» **Exercise**
Extract from the dummy coding page, word for word, the passage between "# Dummy Coding" and "analysis or GLM.", inclusive.

---
title: Dummy Coding
description: Convert categorical variables (nominal/ordinal) into binary dummy variables for use in regression analysis and GLM. Uses k-1 coding to avoid linear dependence with the intercept.
priority: 0.6
---

# Dummy Coding {#dummy-coding}

The Dummy Coding tab converts categorical variables (nominal/ordinal scale) into numeric dummy variables (0/1). Use this to prepare categorical variables as predictors for regression analysis or GLM.

## Basic Usage {#basic-usage}

### Opening Dummy Coding {#opening-dummy-coding}

Select **Data > Dummy Coding...** from the menu bar to open a new Dummy Coding tab.

### Configuring the Transformation {#configuring-the-transformation}

1. Select the target dataset from the **Dataset** dropdown
2. Configure each column's **Scale** and **Action**, and optionally the **Reference** (reference category), in the column table
3. Review each column's reference category and the number of dummy variables in the Encoding Preview section
4. Click **Create Dataset**
5. Enter a dataset name and click **OK**

In the Encoding Preview, check that the unique value count is what you expect, with no extras from typos or inconsistent labels, and that the reference category is the one you intend. A column with only one unique value cannot be encoded and shows an error.

» **Records shown**

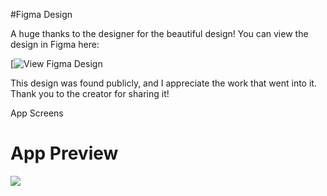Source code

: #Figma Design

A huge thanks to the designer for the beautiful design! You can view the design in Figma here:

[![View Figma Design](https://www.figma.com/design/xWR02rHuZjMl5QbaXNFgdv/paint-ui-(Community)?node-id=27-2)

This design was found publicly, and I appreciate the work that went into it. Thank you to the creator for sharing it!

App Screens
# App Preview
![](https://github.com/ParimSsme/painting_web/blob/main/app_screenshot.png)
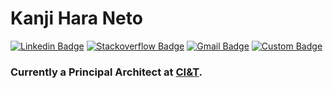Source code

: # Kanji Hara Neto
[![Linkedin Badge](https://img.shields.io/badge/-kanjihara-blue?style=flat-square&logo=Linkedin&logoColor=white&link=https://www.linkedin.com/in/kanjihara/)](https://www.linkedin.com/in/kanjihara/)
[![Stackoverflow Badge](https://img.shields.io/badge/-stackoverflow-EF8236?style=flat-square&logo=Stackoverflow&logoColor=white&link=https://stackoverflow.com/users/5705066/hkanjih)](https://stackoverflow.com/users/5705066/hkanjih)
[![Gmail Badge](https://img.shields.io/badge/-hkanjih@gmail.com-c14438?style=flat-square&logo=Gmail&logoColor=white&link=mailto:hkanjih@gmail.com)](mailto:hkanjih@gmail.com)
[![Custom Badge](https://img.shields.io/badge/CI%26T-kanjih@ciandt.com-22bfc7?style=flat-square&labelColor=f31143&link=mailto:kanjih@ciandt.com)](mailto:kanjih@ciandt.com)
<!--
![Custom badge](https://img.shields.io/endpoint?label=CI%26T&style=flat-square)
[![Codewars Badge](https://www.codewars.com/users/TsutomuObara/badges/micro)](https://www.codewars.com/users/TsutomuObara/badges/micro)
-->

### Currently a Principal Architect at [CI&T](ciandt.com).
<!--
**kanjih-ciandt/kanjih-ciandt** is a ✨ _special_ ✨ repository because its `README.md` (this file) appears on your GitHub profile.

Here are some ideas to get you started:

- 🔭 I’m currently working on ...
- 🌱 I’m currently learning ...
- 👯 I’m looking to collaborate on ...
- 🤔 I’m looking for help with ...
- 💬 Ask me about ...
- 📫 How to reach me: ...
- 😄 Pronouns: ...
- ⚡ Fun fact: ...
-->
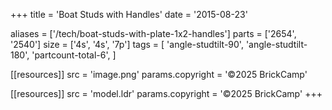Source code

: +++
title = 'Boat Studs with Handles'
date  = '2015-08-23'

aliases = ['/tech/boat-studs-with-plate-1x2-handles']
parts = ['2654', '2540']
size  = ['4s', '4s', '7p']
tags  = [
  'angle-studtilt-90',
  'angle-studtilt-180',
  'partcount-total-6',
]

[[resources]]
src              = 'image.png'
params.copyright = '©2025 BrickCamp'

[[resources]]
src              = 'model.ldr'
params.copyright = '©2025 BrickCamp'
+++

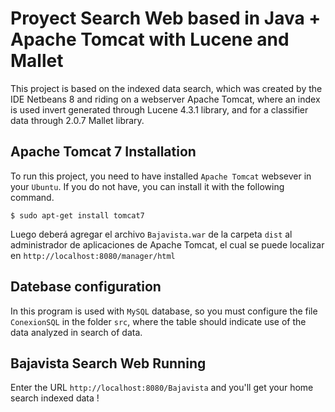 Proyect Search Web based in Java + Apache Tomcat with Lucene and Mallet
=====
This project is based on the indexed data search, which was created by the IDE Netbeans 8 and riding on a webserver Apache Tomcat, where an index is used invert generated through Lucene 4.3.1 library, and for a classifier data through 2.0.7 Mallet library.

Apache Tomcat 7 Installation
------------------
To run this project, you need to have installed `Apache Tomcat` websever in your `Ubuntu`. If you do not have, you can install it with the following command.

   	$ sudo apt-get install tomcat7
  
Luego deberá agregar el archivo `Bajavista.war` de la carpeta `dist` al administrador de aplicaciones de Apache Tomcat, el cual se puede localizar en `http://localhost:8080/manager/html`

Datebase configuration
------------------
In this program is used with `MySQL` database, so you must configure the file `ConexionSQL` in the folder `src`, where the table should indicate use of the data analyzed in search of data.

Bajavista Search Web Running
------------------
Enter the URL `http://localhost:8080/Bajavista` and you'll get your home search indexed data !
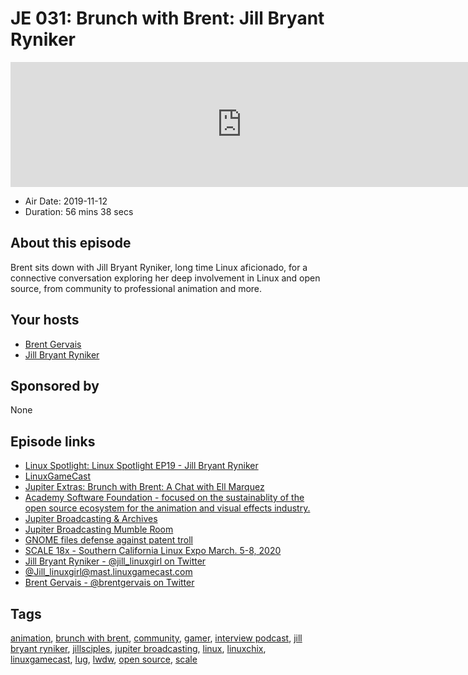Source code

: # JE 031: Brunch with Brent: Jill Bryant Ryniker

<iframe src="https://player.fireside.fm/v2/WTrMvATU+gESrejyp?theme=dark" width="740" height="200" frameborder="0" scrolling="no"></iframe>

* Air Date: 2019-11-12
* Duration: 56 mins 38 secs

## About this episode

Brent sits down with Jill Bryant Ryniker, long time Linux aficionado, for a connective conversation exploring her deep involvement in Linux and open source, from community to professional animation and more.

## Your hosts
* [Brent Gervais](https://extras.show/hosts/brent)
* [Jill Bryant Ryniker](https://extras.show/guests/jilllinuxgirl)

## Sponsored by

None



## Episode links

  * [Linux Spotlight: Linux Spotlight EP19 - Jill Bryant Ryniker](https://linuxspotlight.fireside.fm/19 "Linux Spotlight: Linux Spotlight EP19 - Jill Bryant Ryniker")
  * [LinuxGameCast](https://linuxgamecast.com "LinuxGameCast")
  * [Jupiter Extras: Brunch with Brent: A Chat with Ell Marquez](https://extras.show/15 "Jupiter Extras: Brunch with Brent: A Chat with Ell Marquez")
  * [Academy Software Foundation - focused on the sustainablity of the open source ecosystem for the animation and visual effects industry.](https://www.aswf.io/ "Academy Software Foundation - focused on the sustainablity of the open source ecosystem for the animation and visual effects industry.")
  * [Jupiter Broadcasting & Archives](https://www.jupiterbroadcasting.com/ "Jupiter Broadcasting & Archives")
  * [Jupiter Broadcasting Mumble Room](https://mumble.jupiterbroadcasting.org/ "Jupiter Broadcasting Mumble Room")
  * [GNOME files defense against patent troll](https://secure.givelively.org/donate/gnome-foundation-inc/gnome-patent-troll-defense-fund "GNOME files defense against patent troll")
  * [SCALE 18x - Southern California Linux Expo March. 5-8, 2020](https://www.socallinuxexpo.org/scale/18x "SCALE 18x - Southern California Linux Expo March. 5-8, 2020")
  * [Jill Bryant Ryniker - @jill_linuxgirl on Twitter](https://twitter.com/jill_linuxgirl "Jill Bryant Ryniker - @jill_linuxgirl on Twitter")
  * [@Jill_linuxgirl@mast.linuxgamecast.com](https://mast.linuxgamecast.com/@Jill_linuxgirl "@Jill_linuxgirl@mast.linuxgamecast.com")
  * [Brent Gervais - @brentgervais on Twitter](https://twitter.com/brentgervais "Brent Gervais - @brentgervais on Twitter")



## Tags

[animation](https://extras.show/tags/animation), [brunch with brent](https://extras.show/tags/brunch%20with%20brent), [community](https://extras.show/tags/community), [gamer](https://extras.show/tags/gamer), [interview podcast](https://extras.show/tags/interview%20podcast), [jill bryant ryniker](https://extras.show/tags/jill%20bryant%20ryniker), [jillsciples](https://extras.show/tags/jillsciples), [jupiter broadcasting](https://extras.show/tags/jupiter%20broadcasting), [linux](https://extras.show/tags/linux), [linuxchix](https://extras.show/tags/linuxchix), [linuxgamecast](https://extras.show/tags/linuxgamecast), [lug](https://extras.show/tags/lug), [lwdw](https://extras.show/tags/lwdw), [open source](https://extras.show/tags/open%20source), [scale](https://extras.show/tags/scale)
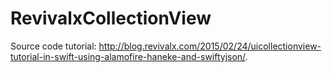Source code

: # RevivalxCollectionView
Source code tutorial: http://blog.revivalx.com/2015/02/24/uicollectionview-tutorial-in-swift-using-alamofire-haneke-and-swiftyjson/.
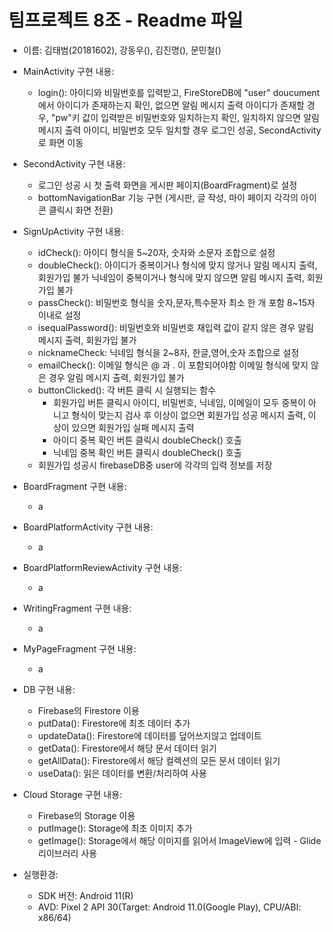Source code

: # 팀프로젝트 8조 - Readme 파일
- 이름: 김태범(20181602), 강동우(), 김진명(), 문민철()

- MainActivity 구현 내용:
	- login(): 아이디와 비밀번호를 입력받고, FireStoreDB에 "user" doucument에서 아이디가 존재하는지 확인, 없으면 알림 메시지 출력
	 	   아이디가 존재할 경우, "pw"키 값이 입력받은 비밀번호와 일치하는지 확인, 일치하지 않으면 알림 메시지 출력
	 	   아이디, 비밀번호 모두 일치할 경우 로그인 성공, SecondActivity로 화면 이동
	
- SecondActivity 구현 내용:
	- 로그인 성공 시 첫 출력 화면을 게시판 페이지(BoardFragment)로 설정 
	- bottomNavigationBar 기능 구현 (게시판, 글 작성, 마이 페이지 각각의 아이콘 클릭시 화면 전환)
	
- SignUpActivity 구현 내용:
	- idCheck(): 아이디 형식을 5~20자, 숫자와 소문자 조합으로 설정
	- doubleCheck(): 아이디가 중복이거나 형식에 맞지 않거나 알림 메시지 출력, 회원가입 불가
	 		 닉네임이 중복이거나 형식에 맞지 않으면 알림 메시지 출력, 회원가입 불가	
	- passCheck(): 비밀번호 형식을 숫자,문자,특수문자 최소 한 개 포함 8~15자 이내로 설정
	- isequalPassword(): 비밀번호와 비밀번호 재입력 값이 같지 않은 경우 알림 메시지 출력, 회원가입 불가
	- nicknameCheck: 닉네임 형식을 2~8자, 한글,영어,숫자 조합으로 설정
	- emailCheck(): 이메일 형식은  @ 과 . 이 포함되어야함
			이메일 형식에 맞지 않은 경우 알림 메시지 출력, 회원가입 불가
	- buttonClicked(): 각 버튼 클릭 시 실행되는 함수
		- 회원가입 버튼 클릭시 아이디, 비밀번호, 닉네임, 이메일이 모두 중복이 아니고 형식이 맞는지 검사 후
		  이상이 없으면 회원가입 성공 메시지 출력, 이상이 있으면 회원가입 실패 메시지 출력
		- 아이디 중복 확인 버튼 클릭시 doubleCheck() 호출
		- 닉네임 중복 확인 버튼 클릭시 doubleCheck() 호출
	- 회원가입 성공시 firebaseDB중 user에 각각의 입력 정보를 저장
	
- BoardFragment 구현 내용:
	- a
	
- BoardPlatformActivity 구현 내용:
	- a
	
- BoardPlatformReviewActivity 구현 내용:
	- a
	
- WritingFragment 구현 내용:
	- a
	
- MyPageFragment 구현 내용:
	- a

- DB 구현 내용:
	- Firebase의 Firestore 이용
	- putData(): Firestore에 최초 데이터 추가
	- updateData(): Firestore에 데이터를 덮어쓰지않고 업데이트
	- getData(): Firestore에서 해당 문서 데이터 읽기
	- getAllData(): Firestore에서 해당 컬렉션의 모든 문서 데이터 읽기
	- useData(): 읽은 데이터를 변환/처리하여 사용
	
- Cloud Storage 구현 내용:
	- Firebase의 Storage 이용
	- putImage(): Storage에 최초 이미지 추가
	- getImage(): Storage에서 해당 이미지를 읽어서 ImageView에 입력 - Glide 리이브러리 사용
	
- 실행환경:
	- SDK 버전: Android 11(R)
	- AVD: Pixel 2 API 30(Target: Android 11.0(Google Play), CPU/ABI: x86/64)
==
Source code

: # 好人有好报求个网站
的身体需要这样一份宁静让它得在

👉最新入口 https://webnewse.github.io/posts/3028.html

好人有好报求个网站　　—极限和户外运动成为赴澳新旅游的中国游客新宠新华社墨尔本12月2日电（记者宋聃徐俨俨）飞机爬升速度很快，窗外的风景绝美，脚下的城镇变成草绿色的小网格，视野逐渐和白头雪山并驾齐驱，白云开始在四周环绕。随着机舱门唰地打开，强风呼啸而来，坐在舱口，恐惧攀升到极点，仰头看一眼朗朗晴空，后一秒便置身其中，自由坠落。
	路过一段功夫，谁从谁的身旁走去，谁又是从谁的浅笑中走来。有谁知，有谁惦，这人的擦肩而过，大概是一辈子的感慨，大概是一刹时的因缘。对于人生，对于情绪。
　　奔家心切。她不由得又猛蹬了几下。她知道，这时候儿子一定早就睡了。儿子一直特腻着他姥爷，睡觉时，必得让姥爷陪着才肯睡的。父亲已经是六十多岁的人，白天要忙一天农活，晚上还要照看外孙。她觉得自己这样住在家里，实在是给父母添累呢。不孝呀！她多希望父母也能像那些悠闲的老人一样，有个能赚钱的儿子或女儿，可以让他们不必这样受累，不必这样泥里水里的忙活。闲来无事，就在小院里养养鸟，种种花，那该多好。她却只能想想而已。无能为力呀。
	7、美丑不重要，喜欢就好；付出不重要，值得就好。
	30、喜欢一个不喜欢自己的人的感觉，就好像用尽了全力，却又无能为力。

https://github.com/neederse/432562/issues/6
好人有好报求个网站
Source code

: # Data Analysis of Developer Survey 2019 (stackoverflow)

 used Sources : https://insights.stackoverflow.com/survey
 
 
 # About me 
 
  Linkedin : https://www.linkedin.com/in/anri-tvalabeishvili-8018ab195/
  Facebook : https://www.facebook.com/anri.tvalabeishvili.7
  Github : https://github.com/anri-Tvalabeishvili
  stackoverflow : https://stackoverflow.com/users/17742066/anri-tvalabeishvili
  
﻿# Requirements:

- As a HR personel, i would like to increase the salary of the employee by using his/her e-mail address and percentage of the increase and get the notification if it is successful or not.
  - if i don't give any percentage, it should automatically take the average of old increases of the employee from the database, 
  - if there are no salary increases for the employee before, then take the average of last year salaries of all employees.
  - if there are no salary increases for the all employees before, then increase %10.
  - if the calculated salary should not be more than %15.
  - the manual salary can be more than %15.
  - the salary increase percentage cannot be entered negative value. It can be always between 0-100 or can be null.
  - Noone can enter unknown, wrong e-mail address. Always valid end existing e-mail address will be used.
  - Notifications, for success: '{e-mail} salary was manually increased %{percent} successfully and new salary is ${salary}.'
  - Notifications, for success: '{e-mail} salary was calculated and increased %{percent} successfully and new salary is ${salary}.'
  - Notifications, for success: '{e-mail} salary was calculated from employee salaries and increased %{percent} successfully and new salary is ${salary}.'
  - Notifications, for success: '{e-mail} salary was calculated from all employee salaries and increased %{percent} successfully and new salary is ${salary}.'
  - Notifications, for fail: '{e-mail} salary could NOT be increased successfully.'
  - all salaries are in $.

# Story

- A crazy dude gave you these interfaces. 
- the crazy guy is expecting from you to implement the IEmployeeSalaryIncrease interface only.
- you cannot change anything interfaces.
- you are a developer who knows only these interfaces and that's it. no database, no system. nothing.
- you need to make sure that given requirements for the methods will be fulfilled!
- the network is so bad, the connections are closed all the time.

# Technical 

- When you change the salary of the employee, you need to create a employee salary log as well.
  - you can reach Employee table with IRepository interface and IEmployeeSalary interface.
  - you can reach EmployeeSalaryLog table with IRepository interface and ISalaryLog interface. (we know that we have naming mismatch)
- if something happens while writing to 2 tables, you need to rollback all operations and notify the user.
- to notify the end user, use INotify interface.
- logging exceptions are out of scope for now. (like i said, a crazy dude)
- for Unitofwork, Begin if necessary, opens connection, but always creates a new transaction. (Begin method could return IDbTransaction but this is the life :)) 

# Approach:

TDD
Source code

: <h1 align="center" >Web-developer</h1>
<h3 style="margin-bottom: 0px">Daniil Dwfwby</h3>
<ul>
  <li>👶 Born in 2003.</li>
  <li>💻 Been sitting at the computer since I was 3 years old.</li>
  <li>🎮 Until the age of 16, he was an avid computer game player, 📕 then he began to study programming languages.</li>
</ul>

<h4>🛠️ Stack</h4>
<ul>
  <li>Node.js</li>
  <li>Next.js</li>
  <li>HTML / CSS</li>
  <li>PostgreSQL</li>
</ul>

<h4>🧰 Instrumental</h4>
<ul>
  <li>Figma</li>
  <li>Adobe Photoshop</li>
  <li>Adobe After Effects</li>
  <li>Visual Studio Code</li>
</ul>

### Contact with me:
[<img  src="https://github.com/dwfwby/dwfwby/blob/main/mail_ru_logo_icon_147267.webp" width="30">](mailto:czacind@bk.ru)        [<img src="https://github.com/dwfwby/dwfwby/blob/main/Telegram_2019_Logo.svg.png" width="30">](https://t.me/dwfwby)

» **Answer to the problem**
# Dummy Coding {#dummy-coding}

The Dummy Coding tab converts categorical variables (nominal/ordinal scale) into numeric dummy variables (0/1). Use this to prepare categorical variables as predictors for regression analysis or GLM.